Wright also said an immediate focus when she joined NAR as its interim CEO was on the organization’s communications strategy, saying real estate was facing its “Y2K moment.”
“Making sure that we are able to speak to all of those audiences and companies at the same time is a very, very difficult task,” Wright said. “That’s not an excuse. But that was one of the primary challenges that we had to face.”
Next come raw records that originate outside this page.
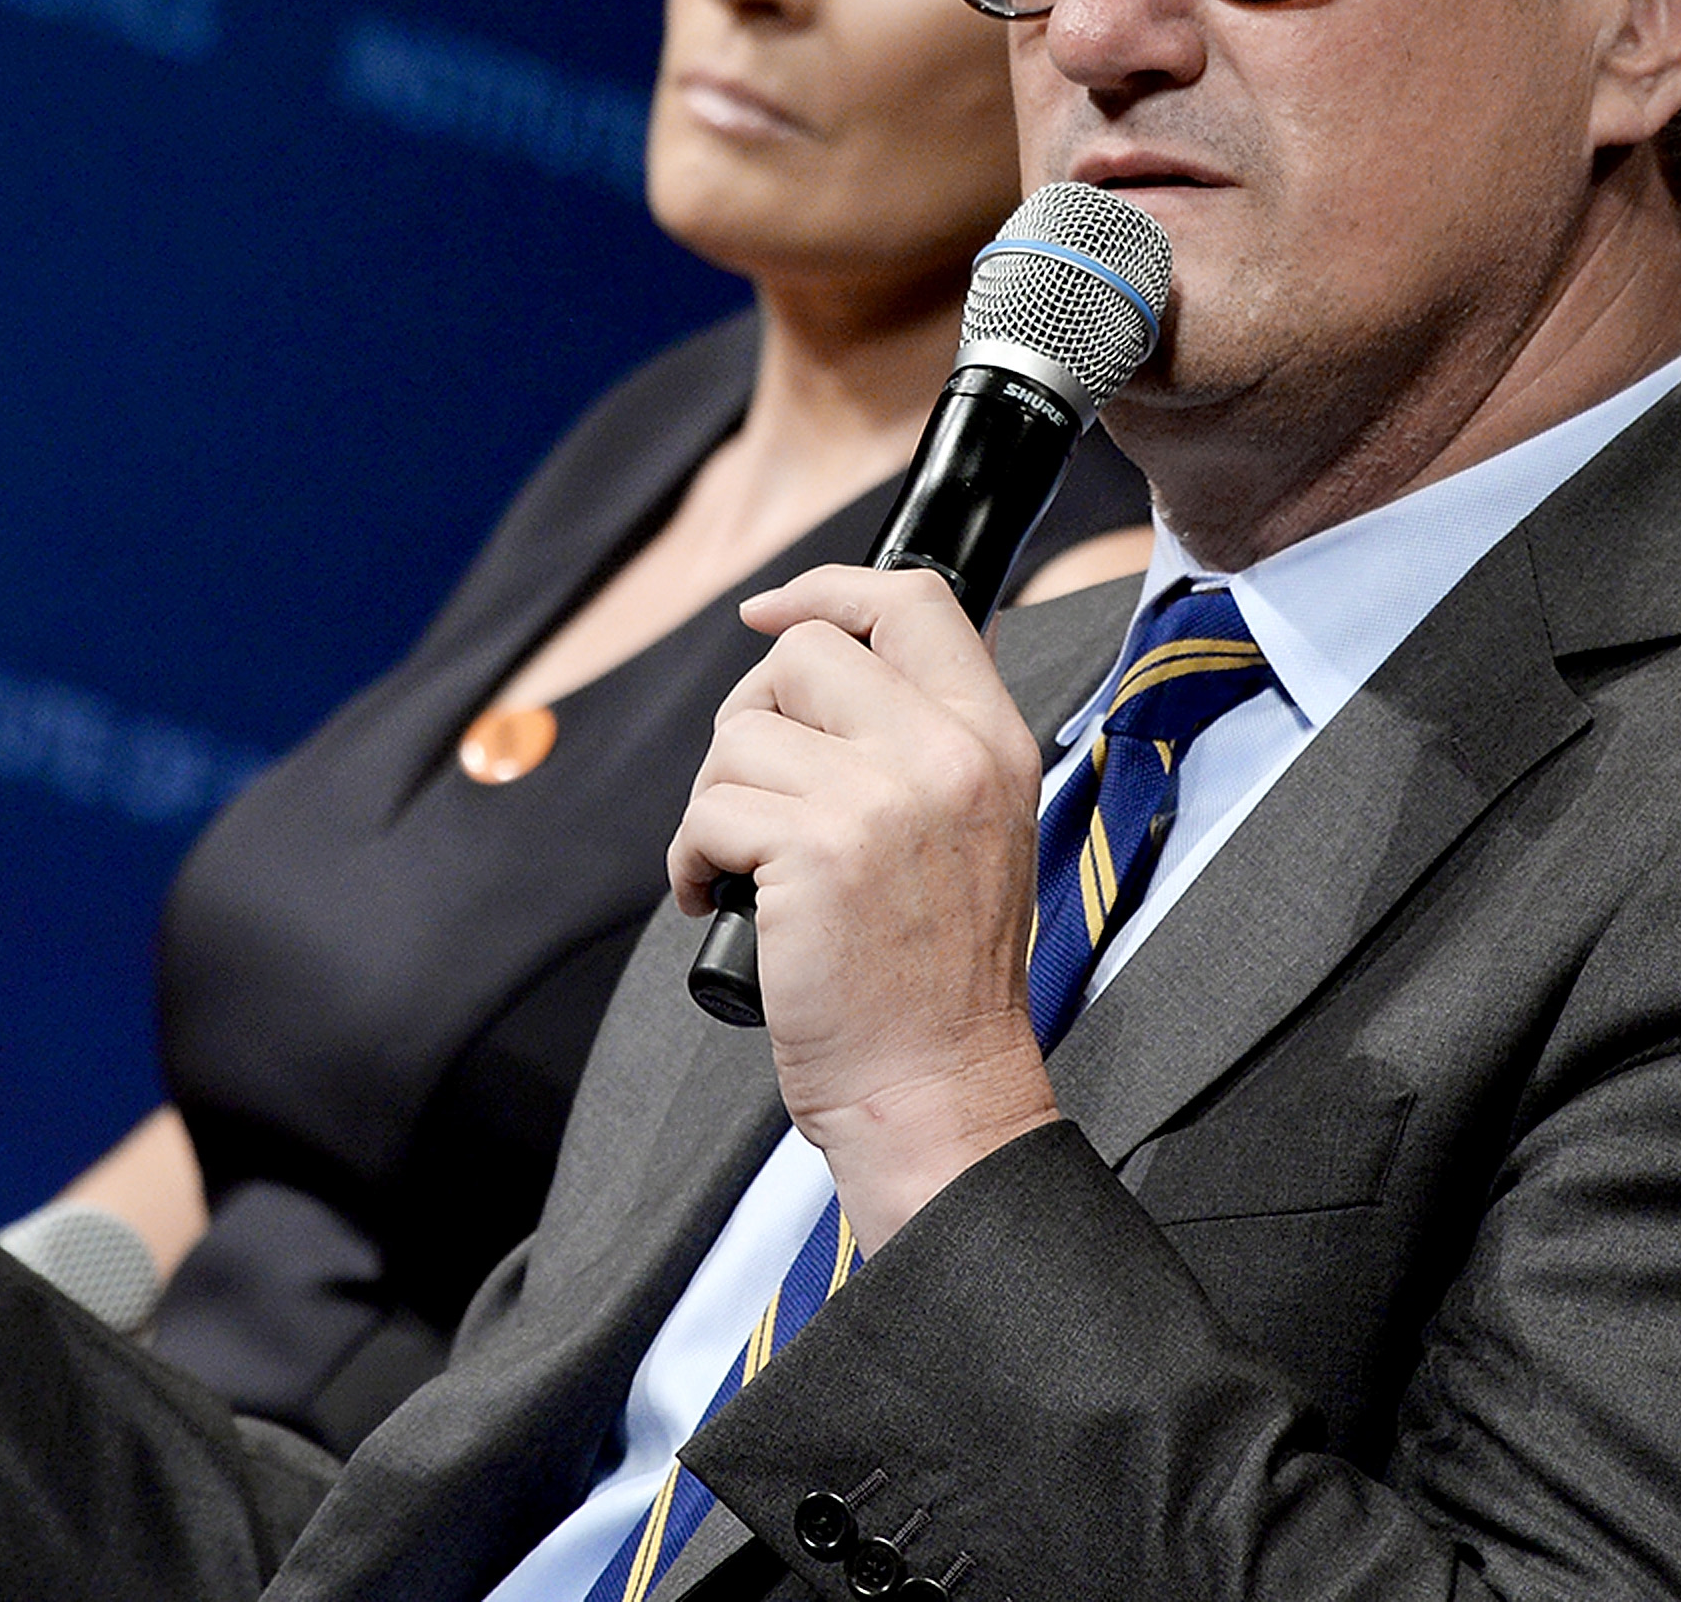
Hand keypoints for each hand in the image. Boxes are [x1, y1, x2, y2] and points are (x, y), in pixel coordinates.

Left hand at [670, 565, 1061, 1251]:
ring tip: (745, 864)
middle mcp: (945, 755)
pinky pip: (708, 809)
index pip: (914, 600)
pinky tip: (716, 899)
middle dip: (751, 715)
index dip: (827, 589)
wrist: (935, 1089)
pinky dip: (690, 858)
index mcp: (991, 740)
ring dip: (718, 800)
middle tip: (756, 793)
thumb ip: (930, 738)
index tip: (770, 613)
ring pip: (741, 733)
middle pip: (806, 654)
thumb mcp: (979, 829)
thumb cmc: (937, 979)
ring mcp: (882, 799)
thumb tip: (840, 647)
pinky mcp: (814, 851)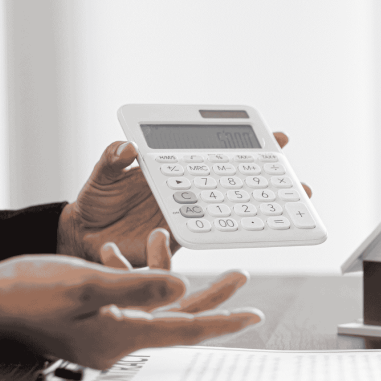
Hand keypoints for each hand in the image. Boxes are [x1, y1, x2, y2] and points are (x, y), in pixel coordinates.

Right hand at [0, 250, 262, 369]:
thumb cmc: (25, 291)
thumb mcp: (88, 282)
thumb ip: (140, 284)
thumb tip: (184, 286)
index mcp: (121, 337)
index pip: (187, 330)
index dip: (223, 320)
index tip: (253, 314)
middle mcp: (117, 341)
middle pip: (178, 319)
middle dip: (210, 296)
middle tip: (240, 275)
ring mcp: (103, 334)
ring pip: (153, 306)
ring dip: (163, 274)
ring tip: (166, 240)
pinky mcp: (90, 322)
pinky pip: (125, 302)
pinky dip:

Wright pointed out that while she didn’t have direct experience as a real estate operator, her skills and business background are complementary to those of Kevin Sears, a long-time broker from Massachusetts.
“One additional person having a real estate background is not going to move the needle,” Wright said. “But if you’ve got someone with decades of real estate experience and someone with decades of experience … outside of the real estate industry but having adjacent experience, that is a really, really powerful thing.”
When asked whether she hoped to stay on past the end of the year, Wright was somewhat reticent.
“I will say that I will not change anything as it relates to how my life has been designed,” Wright said. “I bloom where I’ve been planted, and I let the universe take care of the rest of the details.”